Dans cette zone propre à rappeler le cataclysme de 2010, l’on aurait pu dire que les gens n’ont plus aucun souvenir de cette sanglante tragédie. Des constructions anarchiques débutent ici et là sur le site. Après plusieurs années sous les tentes, certaines personnes ont décidé de construire leurs propres maisons de misère. « Beaucoup de gens même s’ils n’ont pas grands moyens ont décidé de construire une petite maison. Bon, ils n’ont pas le choix. Ils ont beau attendre les ONG et l’État », rapporte James Marseille, un jeune responsable d’une petite école de la zone.

Camp Kano en image, huit années après le tremblement de terre.

 

Huit-cent-quatre-vingt-cinq familles vivent au camp « Kano » en 2018 dans une précarité diabolique. Selon Joachin Marseille, CASEC de la zone, certaines maisons de fortune sont habitées par plusieurs familles. C’est-à-dire, des jeunes filles deviennent mères sous la tente de leurs parents et y restent.
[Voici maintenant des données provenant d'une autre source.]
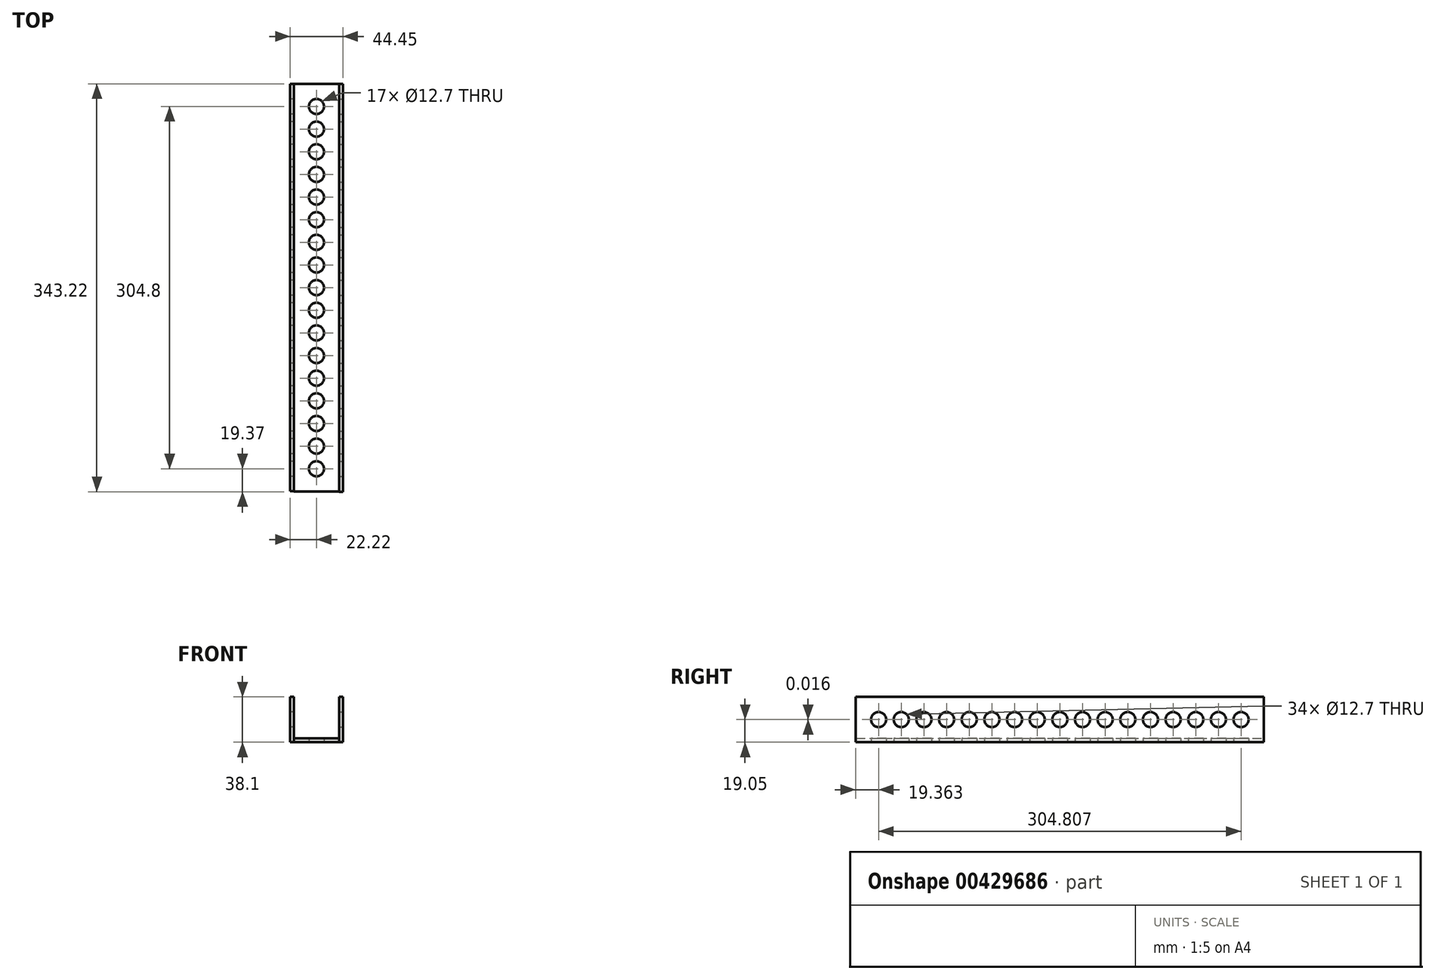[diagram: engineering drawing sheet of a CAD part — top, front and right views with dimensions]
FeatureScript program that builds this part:
annotation { "Feature Type Name" : "Feature", "Feature Type Description" : "" }
export const myFeature = defineFeature(function(context is Context, id is Id, definition is map)
    precondition{}
    {
        {
            var Q0;
            Q0=qCreatedBy(makeId("Top.planeOp"),FACE);
            var sketch = newSketch(context, id + "F0", { "sketchPlane" : qUnion([Q0])});
            skLineSegment(sketch, "E0.bottom", {"start": v(-89.28, 285.75) * mm, "end": v(-51.18, 285.75) * mm});
            skLineSegment(sketch, "E0.top", {"start": v(-89.28, -57.15) * mm, "end": v(-51.18, -57.15) * mm});
            skLineSegment(sketch, "E0.left", {"start": v(-89.28, 285.75) * mm, "end": v(-89.28, -57.15) * mm});
            skLineSegment(sketch, "E0.right", {"start": v(-51.18, 285.75) * mm, "end": v(-51.18, -57.15) * mm});
            skCircle(sketch, "E1", {"center": v(-70.23, 266.7) * mm, "radius": 6.35 * mm});
            skCircle(sketch, "E2", {"center": v(-70.23, 247.65) * mm, "radius": 6.35 * mm});
            skCircle(sketch, "E3", {"center": v(-70.23, 228.6) * mm, "radius": 6.35 * mm});
            skCircle(sketch, "E4", {"center": v(-70.23, 209.55) * mm, "radius": 6.35 * mm});
            skCircle(sketch, "E5", {"center": v(-70.23, 152.4) * mm, "radius": 6.35 * mm});
            skCircle(sketch, "E6", {"center": v(-70.23, 171.45) * mm, "radius": 6.35 * mm});
            skCircle(sketch, "E7", {"center": v(-70.23, 190.5) * mm, "radius": 6.35 * mm});
            skPoint(sketch, "E8", {"position": v(-89.28, 114.3) * mm});
            skCircle(sketch, "E9", {"center": v(-70.23, 95.25) * mm, "radius": 6.35 * mm});
            skCircle(sketch, "E10", {"center": v(-70.23, 76.2) * mm, "radius": 6.35 * mm});
            skCircle(sketch, "E11", {"center": v(-70.23, 114.3) * mm, "radius": 6.35 * mm});
            skCircle(sketch, "E12", {"center": v(-70.23, 57.15) * mm, "radius": 6.35 * mm});
            skCircle(sketch, "E13", {"center": v(-70.23, 0) * mm, "radius": 6.35 * mm});
            skCircle(sketch, "E14", {"center": v(-70.23, 38.1) * mm, "radius": 6.35 * mm});
            skCircle(sketch, "E15", {"center": v(-70.23, 19.05) * mm, "radius": 6.35 * mm});
            skCircle(sketch, "E16", {"center": v(-70.23, -38.1) * mm, "radius": 6.35 * mm});
            skCircle(sketch, "E17", {"center": v(-70.23, -19.05) * mm, "radius": 6.35 * mm});
            skPoint(sketch, "E18", {"position": v(-70.23, 285.75) * mm});
            skPoint(sketch, "E19", {"position": v(-70.23, -57.15) * mm});
            skLineSegment(sketch, "E20", {"start": v(-70.23, 285.75) * mm, "end": v(-70.23, -57.15) * mm});
            skLineSegment(sketch, "E21", {"start": v(-70.23, 266.7) * mm, "end": v(-70.23, 247.65) * mm});
            skLineSegment(sketch, "E22", {"start": v(-70.23, 247.65) * mm, "end": v(-70.23, 228.6) * mm});
            skLineSegment(sketch, "E23.bottom", {"start": v(-89.28, 285.75) * mm, "end": v(-92.45, 285.75) * mm});
            skLineSegment(sketch, "E23.top", {"start": v(-89.28, -57) * mm, "end": v(-92.45, -57) * mm});
            skLineSegment(sketch, "E23.left", {"start": v(-89.28, 285.75) * mm, "end": v(-89.28, -57) * mm});
            skLineSegment(sketch, "E23.right", {"start": v(-92.45, 285.75) * mm, "end": v(-92.45, -57) * mm});
            skCircle(sketch, "E24", {"center": v(-70.23, 133.35) * mm, "radius": 6.35 * mm});
            skLineSegment(sketch, "E25.bottom", {"start": v(-51.18, 285.75) * mm, "end": v(-48, 285.75) * mm});
            skLineSegment(sketch, "E25.top", {"start": v(-51.18, -57.47) * mm, "end": v(-48, -57.47) * mm});
            skLineSegment(sketch, "E25.left", {"start": v(-51.18, 285.75) * mm, "end": v(-51.18, -57.47) * mm});
            skLineSegment(sketch, "E25.right", {"start": v(-48, 285.75) * mm, "end": v(-48, -57.47) * mm});
            skSolve(sketch);
        }
        {
            var Q0;
            Q0=qSketchRegion(id+"F0",true);
            extrude(context, id + "F1", {"entities" : qUnion([Q0]), "depth" : 3.17 * mm});
        }
        {
            var Q0;
            Q0=makeQuery(id+"F0.imprint","IMPRINT",FACE,{"disambiguationData":[TD([[makeQuery(id+"F0.imprint","IMPRINT",EDGE,{"derivedFrom":sQuery(id+"F0.wireOp",EDGE,"E23.bottom")}),1.0]])]});
            extrude(context, id + "F2", {"entities" : qUnion([Q0]), "operationType" : NewBodyOperationType.ADD, "depth" : 38.1 * mm});
        }
        {
            var Q0;
            {var subQ0=sQuery(id+"F0.wireOp",EDGE,"E23.right");Q0=makeQuery(id+"F2.boolean.opBoolean","MERGE",FACE,{"derivedFrom":[makeQuery(id+"F1.opExtrude","SWEPT_FACE",FACE,{"disambiguationData":[OSD([subQ0])]}),makeQuery(id+"F2.opExtrude","SWEPT_FACE",FACE,{"disambiguationData":[OSD([subQ0])]})]});}
            var sketch = newSketch(context, id + "F3", { "sketchPlane" : qUnion([Q0])});
            skCircle(sketch, "E26", {"center": v(-266.7, 19.05) * mm, "radius": 6.35 * mm});
            skPoint(sketch, "E27", {"position": v(-285.75, 19.05) * mm});
            skPoint(sketch, "E28", {"position": v(57, 19.05) * mm});
            skLineSegment(sketch, "E29", {"start": v(-285.75, 19.05) * mm, "end": v(57, 19.05) * mm});
            skCircle(sketch, "E30", {"center": v(-247.65, 19.05) * mm, "radius": 6.35 * mm});
            skCircle(sketch, "E31", {"center": v(-228.6, 19.05) * mm, "radius": 6.35 * mm});
            skCircle(sketch, "E32", {"center": v(-209.55, 19.05) * mm, "radius": 6.35 * mm});
            skCircle(sketch, "E33", {"center": v(-190.5, 19.05) * mm, "radius": 6.35 * mm});
            skCircle(sketch, "E34", {"center": v(-171.45, 19.05) * mm, "radius": 6.35 * mm});
            skCircle(sketch, "E35", {"center": v(-152.4, 19.05) * mm, "radius": 6.35 * mm});
            skCircle(sketch, "E36", {"center": v(0, 19.05) * mm, "radius": 6.35 * mm});
            skCircle(sketch, "E37", {"center": v(-19.05, 19.05) * mm, "radius": 6.35 * mm});
            skCircle(sketch, "E38", {"center": v(19.05, 19.07) * mm, "radius": 6.35 * mm});
            skCircle(sketch, "E39", {"center": v(-38.1, 19.05) * mm, "radius": 6.35 * mm});
            skCircle(sketch, "E40", {"center": v(-133.35, 19.05) * mm, "radius": 6.35 * mm});
            skCircle(sketch, "E41", {"center": v(-95.25, 19.05) * mm, "radius": 6.35 * mm});
            skCircle(sketch, "E42", {"center": v(38.1, 19.05) * mm, "radius": 6.35 * mm});
            skCircle(sketch, "E43", {"center": v(-76.2, 19.05) * mm, "radius": 6.35 * mm});
            skCircle(sketch, "E44", {"center": v(-114.3, 19.05) * mm, "radius": 6.35 * mm});
            skCircle(sketch, "E45", {"center": v(-57.15, 19.05) * mm, "radius": 6.35 * mm});
            skSolve(sketch);
        }
        {
            var Q0;
            Q0=qSketchRegion(id+"F3",true);
            extrude(context, id + "F4", {"entities" : qUnion([Q0]), "operationType" : NewBodyOperationType.REMOVE, "oppositeDirection" : true, "depth" : 12.7 * mm});
        }
        {
            var Q0;
            {var subQ3=sQuery(id+"F0.wireOp",EDGE,"E25.bottom");Q0=makeQuery(id+"F0.imprint","IMPRINT",FACE,{"disambiguationData":[TD([[makeQuery(id+"F0.imprint","IMPRINT",EDGE,{"derivedFrom":subQ3}),-1.0]])]});}
            extrude(context, id + "F5", {"entities" : qUnion([Q0]), "operationType" : NewBodyOperationType.ADD, "depth" : 38.1 * mm});
        }
        {
            var Q0;
            {var subQ0=sQuery(id+"F0.wireOp",EDGE,"E25.right");Q0=makeQuery(id+"F5.boolean.opBoolean","MERGE",FACE,{"derivedFrom":[makeQuery(id+"F1.opExtrude","SWEPT_FACE",FACE,{"disambiguationData":[OSD([subQ0])]}),makeQuery(id+"F5.opExtrude","SWEPT_FACE",FACE,{"disambiguationData":[OSD([subQ0])]})]});}
            var sketch = newSketch(context, id + "F6", { "sketchPlane" : qUnion([Q0])});
            skCircle(sketch, "E46", {"center": v(266.7, 19.05) * mm, "radius": 6.35 * mm});
            skPoint(sketch, "E47", {"position": v(285.75, 19.05) * mm});
            skPoint(sketch, "E48", {"position": v(-57.47, 19.05) * mm});
            skLineSegment(sketch, "E49", {"start": v(285.75, 19.05) * mm, "end": v(-57.47, 19.05) * mm});
            skCircle(sketch, "E50", {"center": v(247.65, 19.05) * mm, "radius": 6.35 * mm});
            skCircle(sketch, "E51", {"center": v(209.54, 19.05) * mm, "radius": 6.35 * mm});
            skCircle(sketch, "E52", {"center": v(190.5, 19.05) * mm, "radius": 6.35 * mm});
            skCircle(sketch, "E53", {"center": v(152.4, 19.05) * mm, "radius": 6.35 * mm});
            skCircle(sketch, "E54", {"center": v(133.34, 19.05) * mm, "radius": 6.35 * mm});
            skCircle(sketch, "E55", {"center": v(114.3, 19.05) * mm, "radius": 6.35 * mm});
            skCircle(sketch, "E56", {"center": v(95.24, 19.05) * mm, "radius": 6.35 * mm});
            skCircle(sketch, "E57", {"center": v(76.2, 19.05) * mm, "radius": 6.35 * mm});
            skCircle(sketch, "E58", {"center": v(57.14, 19.05) * mm, "radius": 6.35 * mm});
            skCircle(sketch, "E59", {"center": v(19.04, 19.05) * mm, "radius": 6.35 * mm});
            skCircle(sketch, "E60", {"center": v(0, 19.05) * mm, "radius": 6.35 * mm});
            skCircle(sketch, "E61", {"center": v(38.1, 19.05) * mm, "radius": 6.35 * mm});
            skCircle(sketch, "E62", {"center": v(228.6, 19.05) * mm, "radius": 6.35 * mm});
            skCircle(sketch, "E63", {"center": v(171.44, 19.05) * mm, "radius": 6.35 * mm});
            skCircle(sketch, "E64", {"center": v(-19.06, 19.05) * mm, "radius": 6.35 * mm});
            skCircle(sketch, "E65", {"center": v(-38.1, 19.05) * mm, "radius": 6.35 * mm});
            skSolve(sketch);
        }
        {
            var Q0;
            Q0=qSketchRegion(id+"F6",true);
            extrude(context, id + "F7", {"entities" : qUnion([Q0]), "operationType" : NewBodyOperationType.REMOVE, "oppositeDirection" : true, "depth" : 12.7 * mm});
        }
    });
Sur le camp « Kano », la majorité des gens se soulagent en plein air. « Une ONG a construit des toilettes pour nous. Mais une fois qu’elle a abandonné le camp, les toilettes ne sont plus entretenues et sont devenues impraticables », informe Lila, une mère de famille vivant sur le camp. Cette dame est ici depuis le 13 janvier 2010. Rien n’a changé, sinon sa tente qui est passée de prélarts à tôles. Mère de plusieurs enfants, Lila vit au camp « Kano » avec son mari quêtant la vie au quotidien pour arriver à survivre dans ces conditions infrahumaines. « Après huit ans, franchement, je devais dire que j’en peux plus, mais qui va m’entendre ? », se désole la quinquagénaire.

De nombreuses ONG étaient sur le terrain. De nombreuses promesses ont été faites à cette population. « On nous a promis des constructions durables, des espaces de loisirs et autres. Mais aucune de ces promesses n’a été tenue », déplore Lila. Toutes les ONG ont fait leurs valises en 2014. La population vivant à Kano est donc délaissée. Il ne faut pas moins de 15 gourdes pour se procurer un seau d’eau sur le site. Et, quand il ne pleut pas, la situation se complique.

Dans les méandres des couloirs de ce site, la vie se peint uniquement de détresse et de désolation. Il est 11 heures du matin quand, ce 11 janvier 2018, nous avons rencontré des enfants jouant à même le sol embaumés de l’odeur empestée de la zone. Et pourtant, ils devaient être à l’école à cette heure. Selon le CASEC, 79 enfants se lèvent chaque matin ici sans pouvoir prendre les chemins de l’école. « Le nombre d’enfants ne pouvant pas aller à l’école est certainement beaucoup plus grand. Nous avons répertorié 79 qui ne sont pas scolarisés. Mais beaucoup d’autres se sont inscrits à des écoles, mais ne s’y rendent pas faute de moyens économiques », informe Casec Papou, comme les gens l’appellent dans la zone.

Camp « Kano » fait partie des quelques camps de déplacés qui existent encore dans la zone métropolitaine. Les derniers chiffres ont fait état de 26 sites qui existent encore. Environ 37 600 personnes vivaient encore sous les tentes. Depuis, pas grand-chose n’a été fait. Reste à savoir combien de temps, ces pauvres gens continueront-ils à vivre dans la crasse alors que des millions ont été décaissés à leurs noms.